こちらの項目もエントリーシート・応募用紙に、また面接で尋ねる、作文の題材にするなどで把握することは就職差別につながる恐れが。

  • 「宗教」に関すること
  • 「支持政党」に関すること
  • 「人生観・生活信条」などに関すること
  • 「尊敬する人物」に関すること
  • 「思想」に関すること
  • 「労働組合(加入状況や活動履歴など)」、「学生運動などの社会運動」に関すること
  • 「購読新聞・雑誌・愛読書」などに関すること

<引用:公正な採用選考をめざして

「本来自由であるべきこと」として捉えると、どれもそうだなと思います。

「尊敬する人」などはちょっと聞いてみたい気もしますが、そもそも採用選考の基本である適性・能力のみを基準に採用選考を行うこと」から考えると判断はしやすいですね。

<採用選考>選考採用の方法

これらを実施することは、就職差別につながるおそれがあります。

2つめの「社用紙」とは読んで字のごとくですが、雇用主が独自で作った応募書類のこと。これには、就職差別につながるおそれのある「本籍地」や「家族状況」の記入欄が含まれていることがありますので気をつけたいですね。

  • 身元調査などの実施
  • 「全国高等学校統一応募用紙・JIS規格の履歴書(様式例)に基づかない事項を含んだ応募書類(社用紙)」の使用
  • 「合理的・客観的に必要性が認められない採用選考時の健康診断」の実施

<引用:公正な採用選考をめざして

まとめ

では最後に「採用選考の基本的な考え方」についてポイントを。

採用選考はつぎの2点を基本的な考え方として採用の際に実施すること。

  • 「人を人としてみる」人間尊重の精神、すなわち、応募者の基本的人権を尊重すること
  • 応募者の適正・能力のみを基準にして行うこと

就職差別につながるおそれがある事項については、違和感を感じたところがあればこの機会に修正しておきましょう。

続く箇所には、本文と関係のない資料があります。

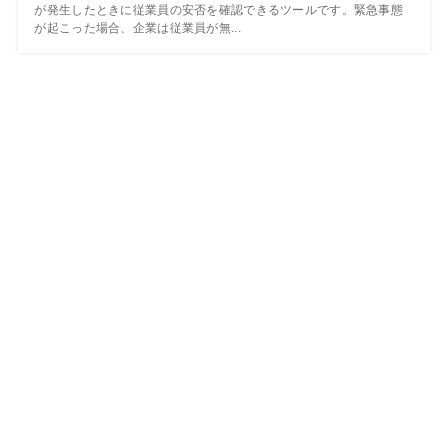
が発生したときに従業員の安否を確認できるツールです。緊急事態
が起こった場合、企業は従業員が無...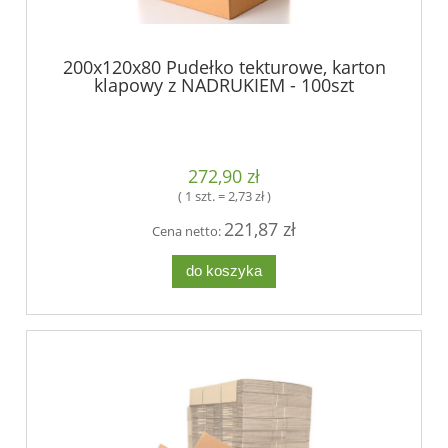
200x120x80 Pudełko tekturowe, karton
klapowy z NADRUKIEM - 100szt
272,90 zł
( 1 szt. = 2,73 zł )
221,87 zł
Cena netto:
do koszyka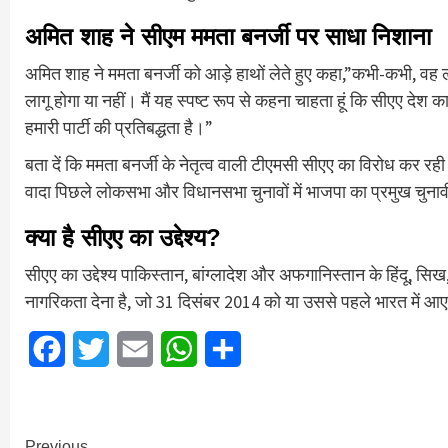
अमित शाह ने सीएम ममता बनर्जी पर साधा निशाना
अमित शाह ने ममता बनर्जी को आड़े हाथों लेते हुए कहा,”कभी-कभी, वह लोग
लागू होगा या नहीं। मैं यह स्पष्ट रूप से कहना चाहता हूं कि सीएए दे
हमारी पार्टी की प्रतिबद्धता है।”
बता दें कि ममता बनर्जी के नेतृत्व वाली टीएमसी सीएए का विरोध कर रही
वादा पिछले लोकसभा और विधानसभा चुनावों में भाजपा का प्रमुख चुनावी 
क्या है सीएए का उद्देश्य?
सीएए का उद्देश्य पाकिस्तान, बांग्लादेश और अफगानिस्तान के हिंदू, सिख
नागरिकता देना है, जो 31 दिसंबर 2014 को या उससे पहले भारत में आ
Facebook
Twitter
Email
WhatsApp
Share
Previous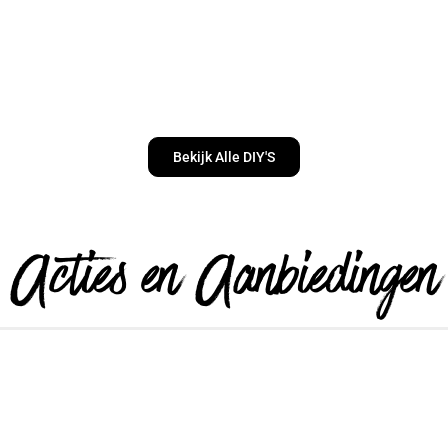
Bekijk Alle DIY'S
Acties en Aanbiedingen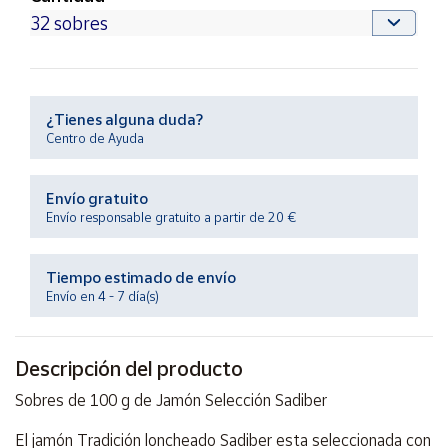
Productos
Solidarios
Ayuda
¿Tienes alguna duda?
Centro de Ayuda
Centro
de ayuda
Contacto
Envío gratuito
Envío responsable gratuito a partir de 20 €
Vendedores
Tiempo estimado de envío
Envío en 4 - 7 día(s)
Mapa de
vendedores
Hazte
Descripción del producto
vendedor
Sobres de 100 g de Jamón Selección Sadiber
Área
vendedor
El jamón Tradición loncheado Sadiber esta seleccionada con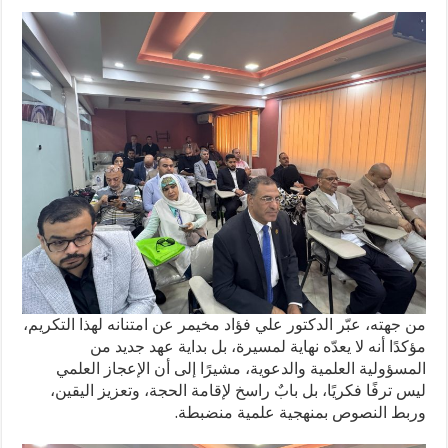
من جهته، عبّر الدكتور علي فؤاد مخيمر عن امتنانه لهذا التكريم،
مؤكدًا أنه لا يعدّه نهاية لمسيرة، بل بداية عهد جديد من
المسؤولية العلمية والدعوية، مشيرًا إلى أن الإعجاز العلمي
ليس ترفًا فكريًا، بل بابٌ راسخ لإقامة الحجة، وتعزيز اليقين،
وربط النصوص بمنهجية علمية منضبطة.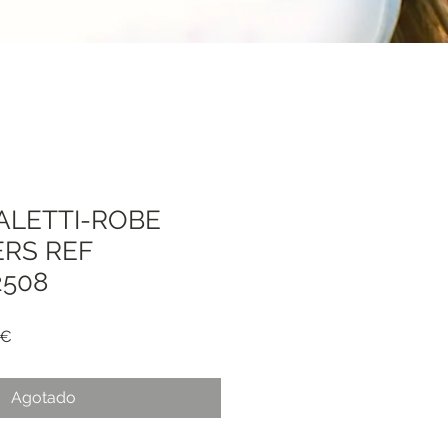
ALETTI-ROBE
ERS REF
2508
Precio
 €
de
oferta
Agotado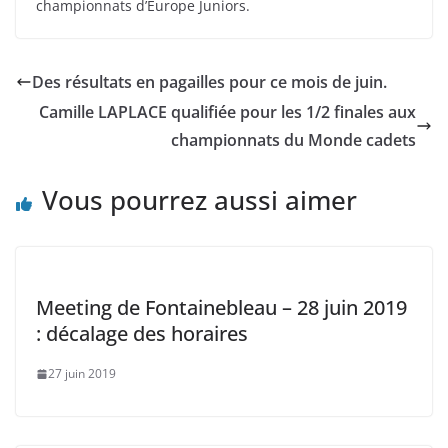
championnats d’Europe Juniors.
Des résultats en pagailles pour ce mois de juin.
Camille LAPLACE qualifiée pour les 1/2 finales aux
championnats du Monde cadets
Vous pourrez aussi aimer
Meeting de Fontainebleau – 28 juin 2019
: décalage des horaires
27 juin 2019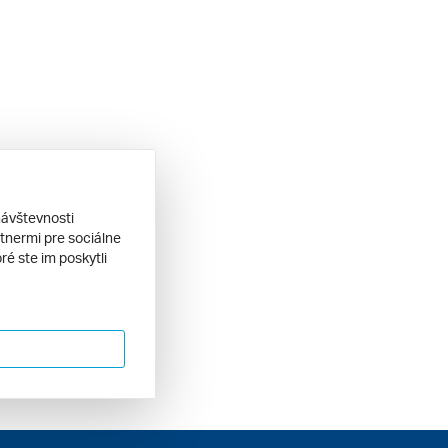
návštevnosti
tnermi pre sociálne
ré ste im poskytli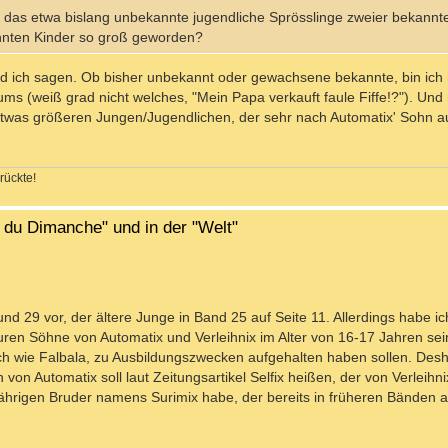
 das etwa bislang unbekannte jugendliche Sprösslinge zweier bekann
annten Kinder so groß geworden?
d ich sagen. Ob bisher unbekannt oder gewachsene bekannte, bin ich n
ms (weiß grad nicht welches, "Mein Papa verkauft faule Fiffe!?"). Und
was größeren Jungen/Jugendlichen, der sehr nach Automatix' Sohn a
rückte!
l du Dimanche" und in der "Welt"
d 29 vor, der ältere Junge in Band 25 auf Seite 11. Allerdings habe i
en Söhne von Automatix und Verleihnix im Alter von 16-17 Jahren sein
 wie Falbala, zu Ausbildungszwecken aufgehalten haben sollen. Desha
n Automatix soll laut Zeitungsartikel Selfix heißen, der von Verleihnix B
jährigen Bruder namens Surimix habe, der bereits in früheren Bänden a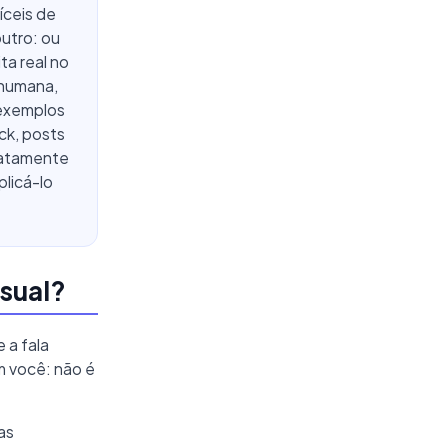
íceis de
outro: ou
ta real no
 humana,
 exemplos
ack, posts
xatamente
plicá-lo
asual?
e a fala
m você: não é
as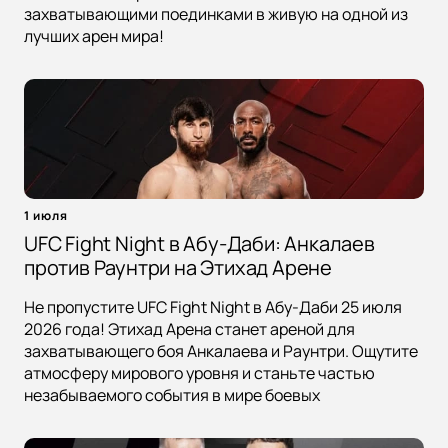
захватывающими поединками в живую на одной из
лучших арен мира!
1 июля
UFC Fight Night в Абу-Даби: Анкалаев
против Раунтри на Этихад Арене
Не пропустите UFC Fight Night в Абу-Даби 25 июля
2026 года! Этихад Арена станет ареной для
захватывающего боя Анкалаева и Раунтри. Ощутите
атмосферу мирового уровня и станьте частью
незабываемого события в мире боевых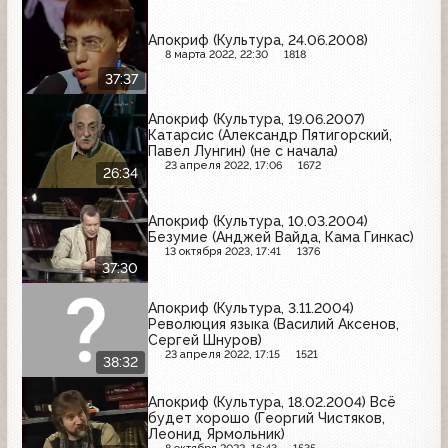
Апокриф (Культура, 24.06.2008)
8 марта 2022, 22:30
1818
37:37
Апокриф (Культура, 19.06.2007)
Катарсис (Александр Пятигорский,
Павел Лунгин) (не с начала)
23 апреля 2022, 17:06
1672
26:34
Апокриф (Культура, 10.03.2004)
Безумие (Анджей Вайда, Кама Гинкас)
13 октября 2023, 17:41
1376
37:30
Апокриф (Культура, 3.11.2004)
Революция языка (Василий Аксенов,
Сергей Шнуров)
23 апреля 2022, 17:15
1521
38:32
Апокриф (Культура, 18.02.2004) Всё
будет хорошо (Георгий Чистяков,
Леонид Ярмольник)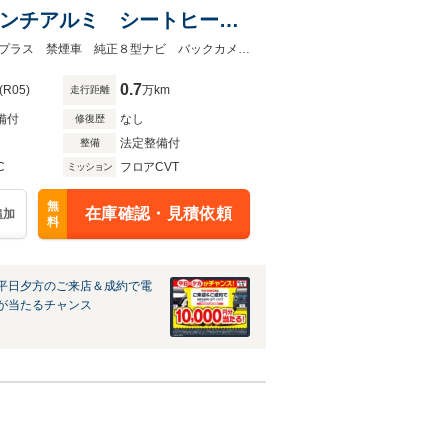
インチアルミ シートヒータ
EDライナー パワーシート
★グループ約３０，０００台の在庫から取り寄せ可能！★後期Ｅ型 セイフティプラス 禁煙車 純正８型ナビ バックカメラ ドラレコ 純正１８インチアルミ
0.7
(R05)
万km
走行距離
備付
なし
修復歴
法定整備付
整備
C
フロアCVT
ミッション
無
在庫確認・見積依頼
追加
料
平日夕方のご来店＆成約で電
が当たるチャンス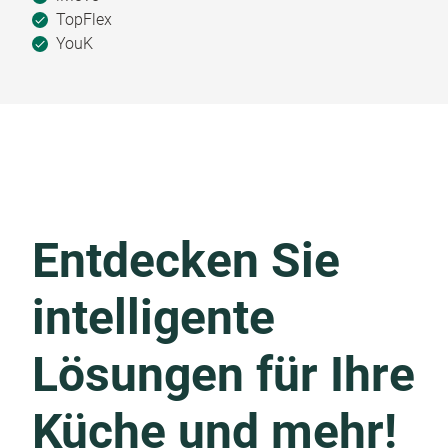
TopFlex
YouK
Entdecken Sie
intelligente
Lösungen für Ihre
Küche und mehr!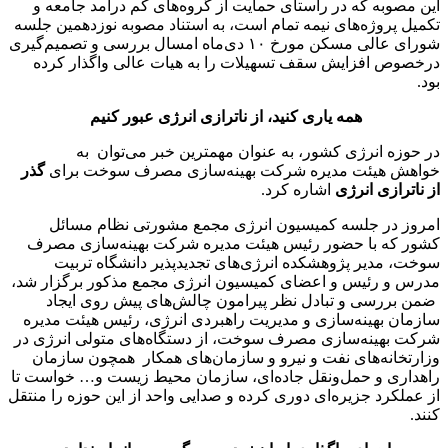
این مصوبه که در راستای حمایت از گروه‌های کم درآمد جامعه و
تکمیل پروژه‌های نیمه تمام است، به استناد مصوبه نوزدهمین جلسه
شورای عالی مسکن مورخ ۱۰ دی‌ماه امسال بررسی و تصمیم‌گیری
درخصوص افزایش سقف تسهیلات را به هیات عالی واگذار کرده
بود.
همه یاری کنید، از ناترازی‌ انرژی عبور کنیم
در حوزه انرژی کشور، به عنوان مهمترین خبر می‌توان به
خواهش هیئت مدیره شرکت بهینه‌سازی مصرف سوخت برای
گذر
از ناترازی‌ انرژی
اشاره کرد.
امروز در جلسه‌ کمیسیون انرژی مجمع مشورتی نظام مسائل
کشور که با حضور رئیس هیئت مدیره شرکت بهینه‌سازی مصرف
سوخت، مدیر پژوهشکده انرژی‌های تجدیدپذیر دانشگاه تربیت
مدرس و رئیس و اعضای کمیسیون انرژی مجمع مذکور برگزار شد،
ضمن بررسی و تبادل نظر پیرامون چالش‌های پیش روی ایجاد
سازمان بهینه‌سازی و مدیریت راهبردی انرژی، رئیس هیئت مدیره
شرکت بهینه‌سازی مصرف سوخت، از دستگاه‌های متولی انرژی در
وزارتخانه‌های نفت و نیرو و سازمان‌های همکار همچون سازمان
راهداری و حمل‌ونقل جاده‌ای، سازمان محیط زیست و… خواست تا
از عملکرد جزیره‌ای دوری کرده و صدایی واحد از این حوزه را منتقل
کنند.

学科勉強は、毎日コツコツ少しでも良いので取組むのがおススメです。

頑張って!

【スタート問題の解答です!】

問題1 × 採用選考の基本的な考え方として、応募者の基本的人権を尊重することのみを実施ではなく、①応募者の基本的人権を尊重すること ②応募者の適正・能力のみを基準にして行うこと、である。

問題2 × 「尊敬する人」や「人生観」は「本来自由であるべきこと」であり、採用時の作文のテーマにすることは「就職差別につながる恐れ」がある。

問題3 〇 設問のとおり。応募用紙と一緒に「現住所の略図等」を提出させるのは、住宅状況や生活環境、家庭環境の把握、また身元調査につながる可能性がある。